» LISTE DES TÂCHES
1. D'après le texte sur Haus Hof Land, entre quelles années et dans quel pays les photographies ont-elles été réalisées ?
2. Reprenez le texte sur Haus Hof Land après sa dernière phrase et poursuivez-le.

» TEXTE SOURCE
※ ※ ※
Vernissage le samedi 23 septembre 2017 à 11h en présence de l’artiste.
Les photographies de Haus Hof Land ont été réalisées en Allemagne entre 1987 et 2015.
Il y a trente ans, j’ai quitté mon premier pays pour venir vivre en France. Une ou deux fois par an je retourne en Bavière ou parfois ailleurs dans le pays. Les lieux de mon enfance et adolescence changent, ou changent peu, les liens avec mes proches tantôt se distendent tantôt se resserrent.
A chaque voyage, je photographie sans idée arrêtée ou projet bien précis un quotidien qui n’est plus le mien. A travers les années, dans ces basculements entre familiarité et distance, s’est installé un rapport très particulier au temps, aux lieux et aux personnes, et à l’enfance tout particulièrement.
Le titre Haus Hof Land (maison ferme pays) renvoie au jeu d’enfant Stadt Land Fluss, dont j’ai repris l’idée en proposant un abécédaire libre et incomplet de photographies qui s’assemblent et se répondent dans une infinie variété de lectures possibles.
Les images de Brigitte Bauer n’ont d’autre artifice que l’intention. Et un cadre dont elle a seule le secret. Il semble constamment s’en échapper des émotions, des histoires, des non-dits, des révélations et parfois l’aspiration vers un ailleurs indéfini.
Après le livre D’Allemagne publié en 2003, ce nouvel ensemble de photographies inédites est proposé sous le titre de Haus Hof Land (maison ferme pays). Cela pourrait sembler plus intime et plus personnel. Il n’en est rien. Au contraire. La distance croît. La pudeur se développe. Et le détachement laisse toute la place au spectateur qui peut y lire, voir découvrir, son propre parcours. Le regard tient lieu de révélation.
Des images suspendues sans être immobiles, pleines de souffle et de respirations, émergent ces émotions étranges et parfois âpres que ressentent les déracinés. L’amour et l’inquiétude, le détachement et l’attachement, le regard critique et la tendresse inconditionnelle, le lien avec l’enfance qui se fait différemment, indissociable d’un lieu, d’odeurs, de saveurs, de couleurs que nous avons quittées, qui ne nous appartiennent plus mais qui ont fait ce que nous sommes. Impossible de ne pas constamment se sentir sur un fil, tiraillés entre ce qui est du passé et les choix d’avenir qui nous ont mené ailleurs, entre souvenirs impalpables mais omniprésents, lointains et proches.
※ ※ ※
» EXTRAIT DES DONNÉES
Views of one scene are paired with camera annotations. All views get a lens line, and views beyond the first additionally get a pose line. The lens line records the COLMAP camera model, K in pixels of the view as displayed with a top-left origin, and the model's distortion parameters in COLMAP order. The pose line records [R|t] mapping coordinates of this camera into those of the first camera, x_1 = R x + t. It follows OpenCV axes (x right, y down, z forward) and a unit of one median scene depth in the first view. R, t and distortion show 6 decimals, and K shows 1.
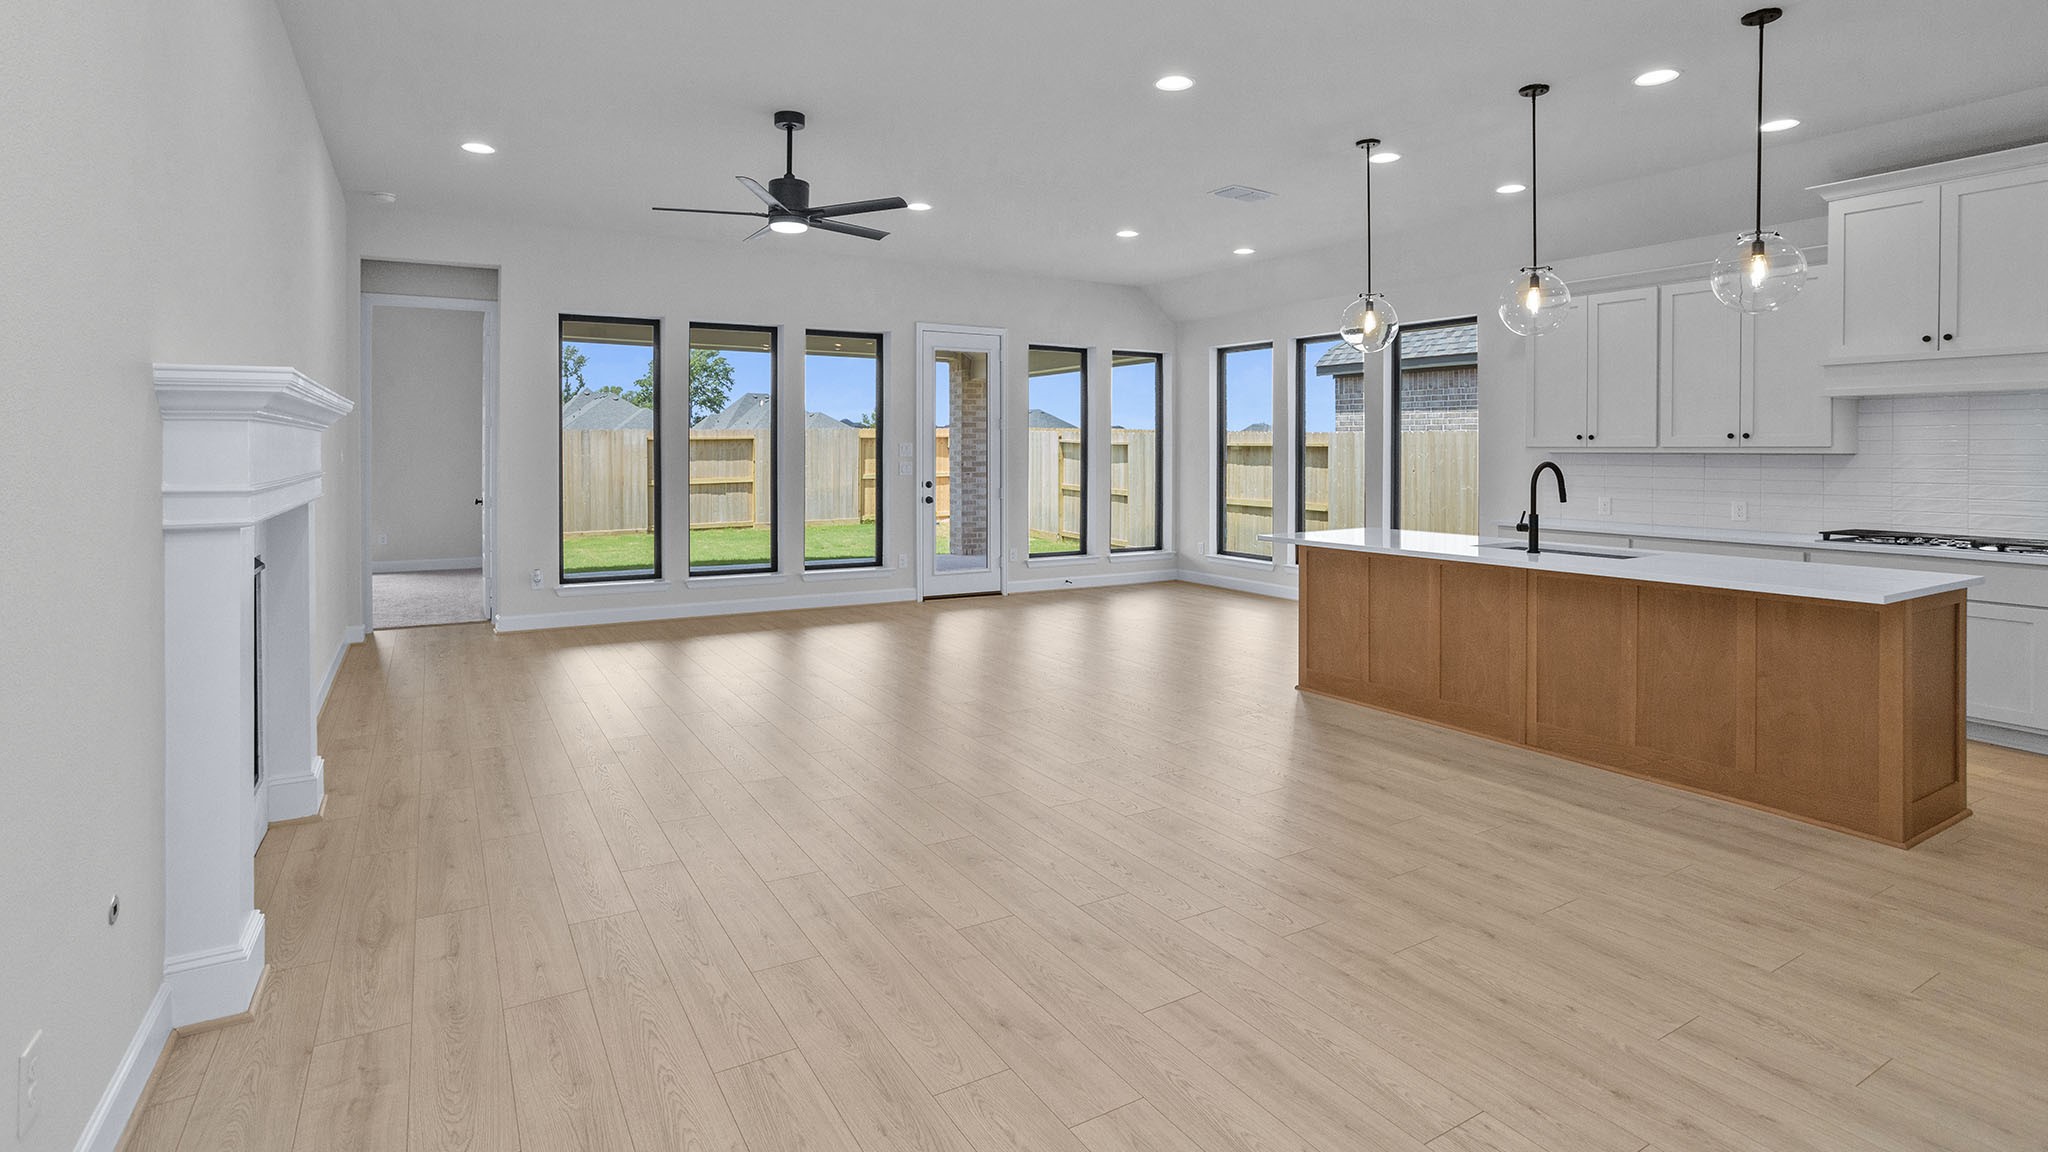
lens RADIAL K [[1010.3, 0, 1022.4], [0, 1010.3, 470.0], [0, 0, 1]] dist [-0.024318, 0.000760]
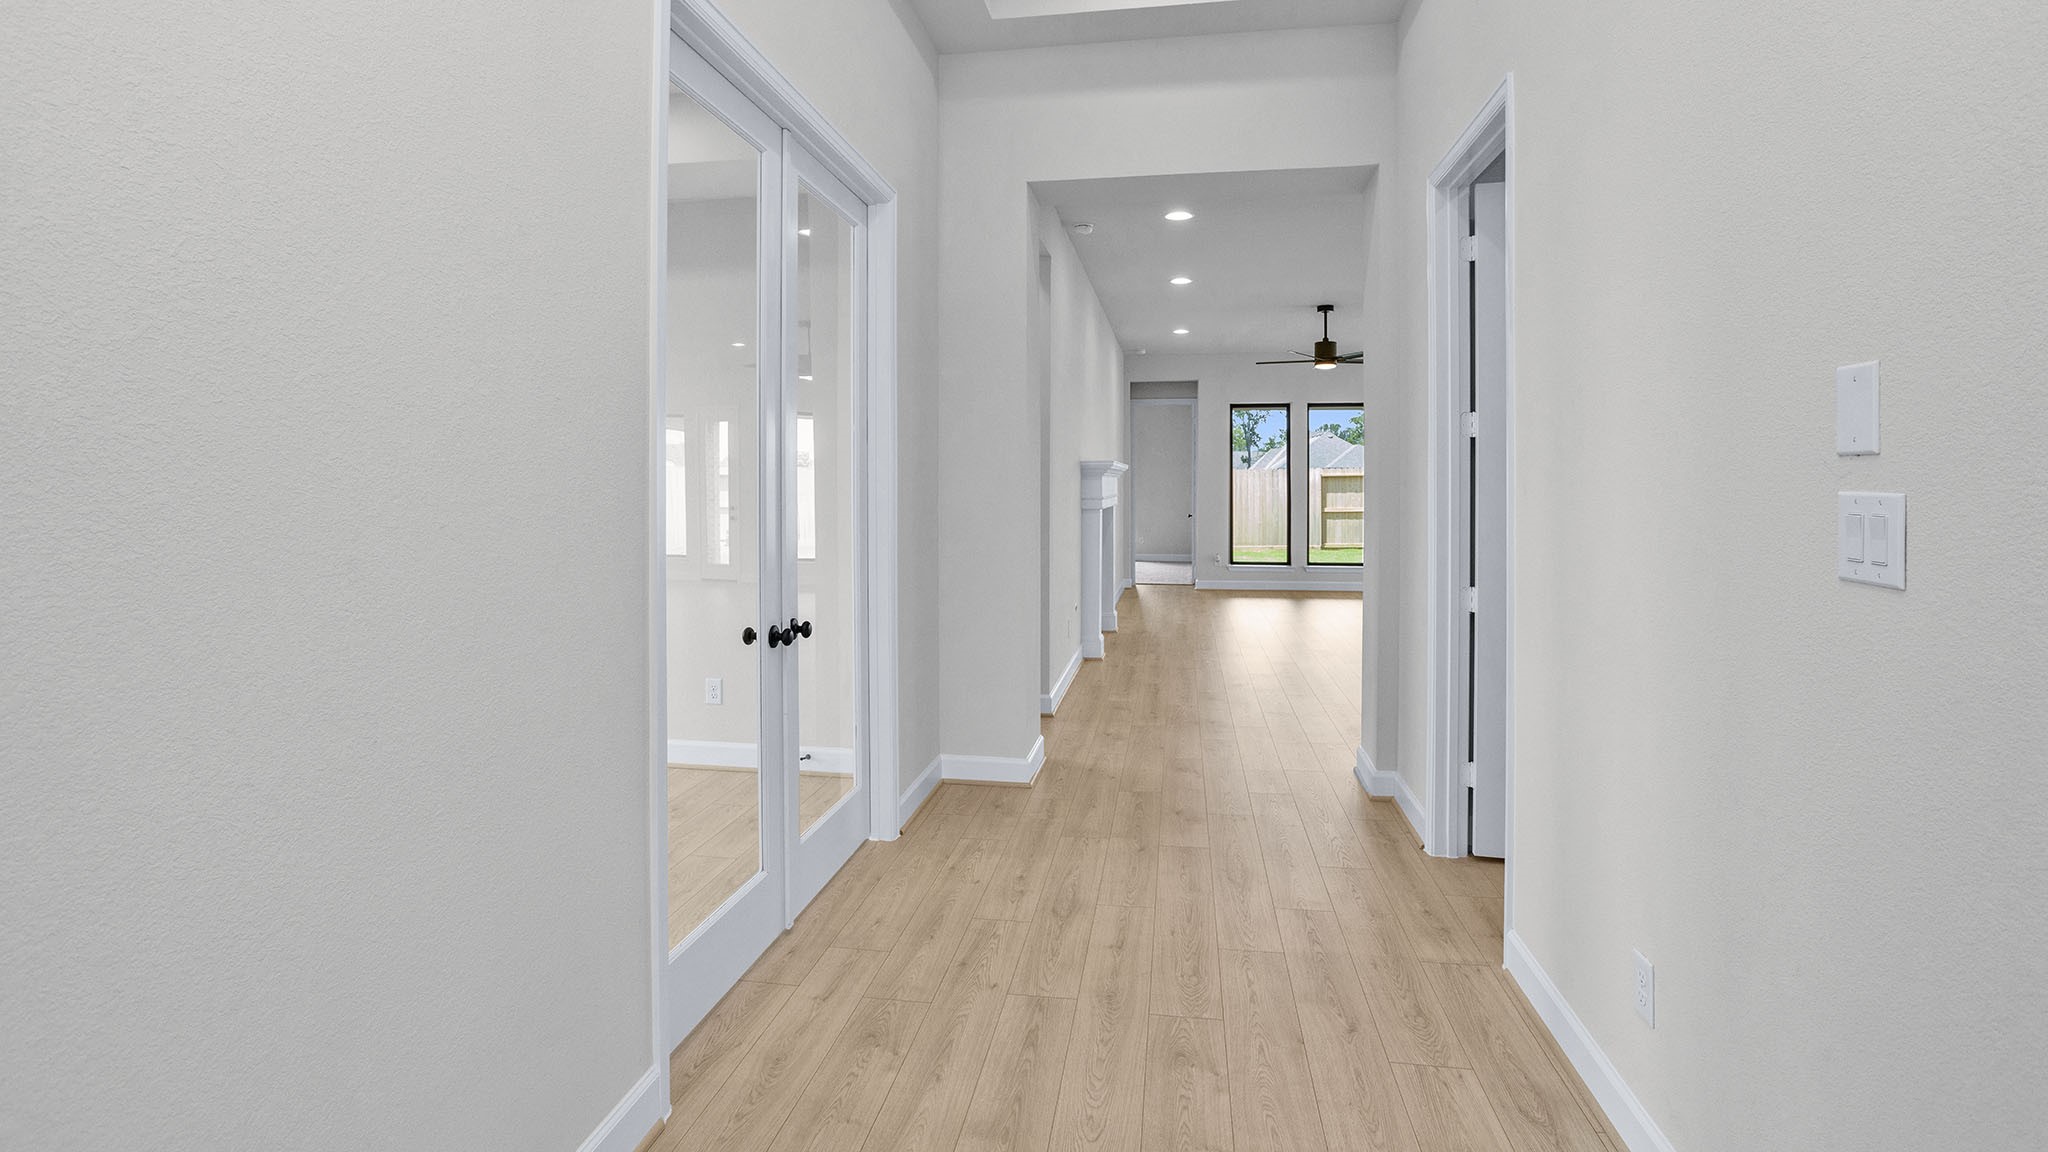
lens RADIAL K [[1010.3, 0, 1022.4], [0, 1010.3, 470.0], [0, 0, 1]] dist [-0.024318, 0.000760]
pose [[0.773533, -0.014124, -0.633598, 0.359533], [-0.007372, 0.999483, -0.031281, 0.010859], [0.633713, 0.028868, 0.773030, -0.558579]]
※ ※ ※
» RÉPONSES PAR TÂCHE
1. Entre 1987 et 2015, en Allemagne.

2.
Certains emportent leur enfance avec eux. Ils y restent attachés. Elle leur sert de balancier. Ils s’inscrivent dans une continuité qu’ils transmettent à leur propre progéniture. D’autres en sont coupés. Quelles incidences cela a-t-il sur le regard que l’on porte sur notre histoire. Et plus vaste encore, quelle incidence cela a-t-il sur le regard que l’on porte sur l’Histoire ? Est-on de force plus adultes ayant abandonné derrière soi les traces, souvenirs, attachements de l’enfance ? Le départ de sa communauté vaut-il rite initiatique ?
L’enfance est censée nous construire. Et pourtant. Lorsqu’on se coupe de nos racines, ce sont nos propres expériences qui prédominent. Nous nous construisons par le regard même qui nous détache. L’enfance prend ainsi une saveur douce-amère, même inquiétante, et le lien à l’enfance se développe dans ce détachement comme une bataille entre ce que nous avons été, ce qu’on aurait voulu que nous soyons et ce que nous voulons être.
Brigitte Bauer nous propose son regard sensible sur ce processus si délicat et fragile du détachement, du passage à l’âge adulte, de l’accomplissement de la liberté.
De la référence aux traditions à l’impact du religieux (en creux ou en plein), des saveurs et odeurs de la terre de chez soi aux espaces conquis par la force du rêve, de la continuité de la vie avec tous ses accrocs, du regard sans concession que la nature pose sur nous, tout est évoqué et s’enracine dans nos propres émotions: la liberté est un espace fragile qui ne devrait jamais enfermer la tendresse et l’attention dans des carcans trop étroits.
Annakarin Quinto, avril 2017, photographe et fondatrice de leboudoir2.0
BIOGRAPHIE
Née en Allemagne en 1959, Brigitte Bauer vit et travaille à Arles depuis 1987.
Diplômée de l’École Nationale Supérieure de la Photographie d’Arles en 1990 et de l’Université Aix-Marseille en 1995, elle enseigne la photographie à l’École Supérieure des beaux-arts de Nîmes depuis 2005.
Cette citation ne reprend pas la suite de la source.